Problem requirements -
What is the count of lines in the material below that hold "nose"? Answer with only that number.

====== Provided data

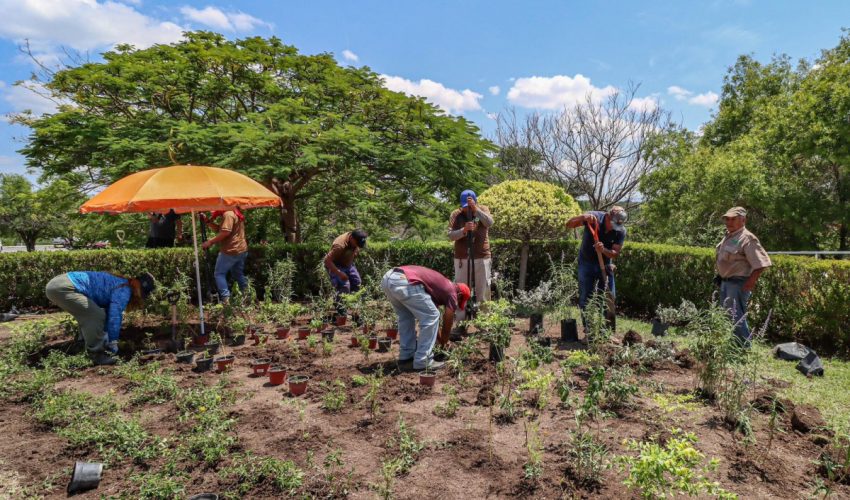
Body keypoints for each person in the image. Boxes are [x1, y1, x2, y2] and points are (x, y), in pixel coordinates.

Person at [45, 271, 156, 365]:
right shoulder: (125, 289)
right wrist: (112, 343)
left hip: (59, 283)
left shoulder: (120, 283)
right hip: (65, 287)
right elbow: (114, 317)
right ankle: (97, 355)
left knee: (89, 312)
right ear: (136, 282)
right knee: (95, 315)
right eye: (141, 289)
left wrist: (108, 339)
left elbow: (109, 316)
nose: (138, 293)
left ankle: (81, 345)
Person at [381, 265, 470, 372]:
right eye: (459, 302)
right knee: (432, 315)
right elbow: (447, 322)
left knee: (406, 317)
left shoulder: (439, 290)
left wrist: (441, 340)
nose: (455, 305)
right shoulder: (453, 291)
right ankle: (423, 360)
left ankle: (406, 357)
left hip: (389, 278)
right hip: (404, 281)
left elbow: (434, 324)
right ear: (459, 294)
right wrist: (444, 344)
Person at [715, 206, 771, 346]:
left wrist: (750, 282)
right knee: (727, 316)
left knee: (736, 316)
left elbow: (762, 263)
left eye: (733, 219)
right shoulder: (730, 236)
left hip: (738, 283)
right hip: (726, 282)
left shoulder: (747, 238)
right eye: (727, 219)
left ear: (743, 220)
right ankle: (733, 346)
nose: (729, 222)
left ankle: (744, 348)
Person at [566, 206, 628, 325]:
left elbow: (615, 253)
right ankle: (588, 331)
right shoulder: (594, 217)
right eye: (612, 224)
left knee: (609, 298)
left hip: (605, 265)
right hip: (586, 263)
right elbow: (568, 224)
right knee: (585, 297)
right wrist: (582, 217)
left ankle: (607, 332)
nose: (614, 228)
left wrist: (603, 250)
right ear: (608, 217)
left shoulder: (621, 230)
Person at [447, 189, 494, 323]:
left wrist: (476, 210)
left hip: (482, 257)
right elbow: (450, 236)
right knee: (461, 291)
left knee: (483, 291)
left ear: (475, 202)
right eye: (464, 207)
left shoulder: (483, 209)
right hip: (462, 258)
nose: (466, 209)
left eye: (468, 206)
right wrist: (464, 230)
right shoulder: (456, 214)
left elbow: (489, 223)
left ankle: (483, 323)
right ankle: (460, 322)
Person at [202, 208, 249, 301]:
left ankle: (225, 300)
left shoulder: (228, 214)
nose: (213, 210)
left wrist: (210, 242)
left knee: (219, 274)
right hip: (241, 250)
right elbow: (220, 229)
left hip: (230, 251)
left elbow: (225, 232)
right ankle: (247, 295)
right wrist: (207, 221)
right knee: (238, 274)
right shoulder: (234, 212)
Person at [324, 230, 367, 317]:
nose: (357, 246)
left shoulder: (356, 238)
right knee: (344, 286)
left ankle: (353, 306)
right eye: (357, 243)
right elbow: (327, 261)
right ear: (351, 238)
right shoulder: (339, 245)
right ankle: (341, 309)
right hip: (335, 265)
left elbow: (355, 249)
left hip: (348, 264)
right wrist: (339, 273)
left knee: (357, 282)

============
====== Provided data

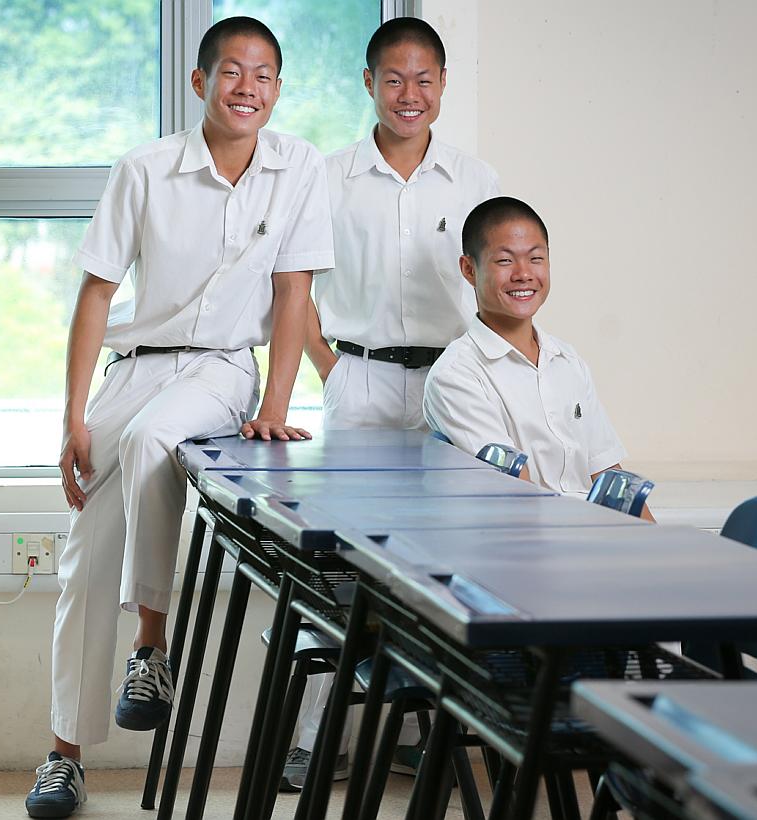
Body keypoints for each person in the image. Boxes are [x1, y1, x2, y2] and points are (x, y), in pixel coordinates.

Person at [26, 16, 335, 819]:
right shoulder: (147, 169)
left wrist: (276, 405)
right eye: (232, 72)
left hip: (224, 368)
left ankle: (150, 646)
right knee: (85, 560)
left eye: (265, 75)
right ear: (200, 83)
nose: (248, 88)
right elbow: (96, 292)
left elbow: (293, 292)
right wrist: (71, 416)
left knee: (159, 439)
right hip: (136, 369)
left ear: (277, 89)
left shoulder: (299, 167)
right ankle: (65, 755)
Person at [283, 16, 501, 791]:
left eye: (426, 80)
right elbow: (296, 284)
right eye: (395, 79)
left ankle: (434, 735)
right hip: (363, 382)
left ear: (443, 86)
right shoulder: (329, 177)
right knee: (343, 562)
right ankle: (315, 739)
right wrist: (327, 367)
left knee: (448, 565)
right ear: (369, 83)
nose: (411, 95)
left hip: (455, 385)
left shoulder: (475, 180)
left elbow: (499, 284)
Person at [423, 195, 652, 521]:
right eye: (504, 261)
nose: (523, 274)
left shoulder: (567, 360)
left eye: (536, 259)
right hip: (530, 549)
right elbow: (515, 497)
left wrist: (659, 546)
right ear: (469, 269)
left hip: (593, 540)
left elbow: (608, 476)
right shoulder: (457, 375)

============

Task result -
10